== Segment start ==

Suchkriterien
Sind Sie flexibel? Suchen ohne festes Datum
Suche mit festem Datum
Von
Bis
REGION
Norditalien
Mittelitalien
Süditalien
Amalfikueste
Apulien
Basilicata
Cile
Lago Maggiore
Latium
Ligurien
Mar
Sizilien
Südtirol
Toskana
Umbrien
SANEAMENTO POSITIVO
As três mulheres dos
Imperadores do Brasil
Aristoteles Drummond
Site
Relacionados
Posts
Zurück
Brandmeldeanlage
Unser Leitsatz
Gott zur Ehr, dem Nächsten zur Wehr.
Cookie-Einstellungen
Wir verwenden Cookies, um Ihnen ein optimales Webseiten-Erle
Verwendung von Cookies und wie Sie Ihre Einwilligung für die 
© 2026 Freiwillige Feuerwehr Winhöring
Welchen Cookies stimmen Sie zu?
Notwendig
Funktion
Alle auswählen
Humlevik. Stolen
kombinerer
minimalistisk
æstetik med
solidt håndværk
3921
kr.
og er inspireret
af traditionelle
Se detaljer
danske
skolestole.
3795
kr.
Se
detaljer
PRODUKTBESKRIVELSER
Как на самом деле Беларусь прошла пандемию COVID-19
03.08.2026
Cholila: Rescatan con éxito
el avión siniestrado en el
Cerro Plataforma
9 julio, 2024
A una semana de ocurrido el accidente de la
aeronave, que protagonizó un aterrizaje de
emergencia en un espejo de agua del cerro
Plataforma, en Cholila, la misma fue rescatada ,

== Segment end ==

▶ What the exercise asks: Count the lines of the records above that contain the string "Cholila", treating uppercase and lowercase as distinct, and give only the number.

▶ Task output: 2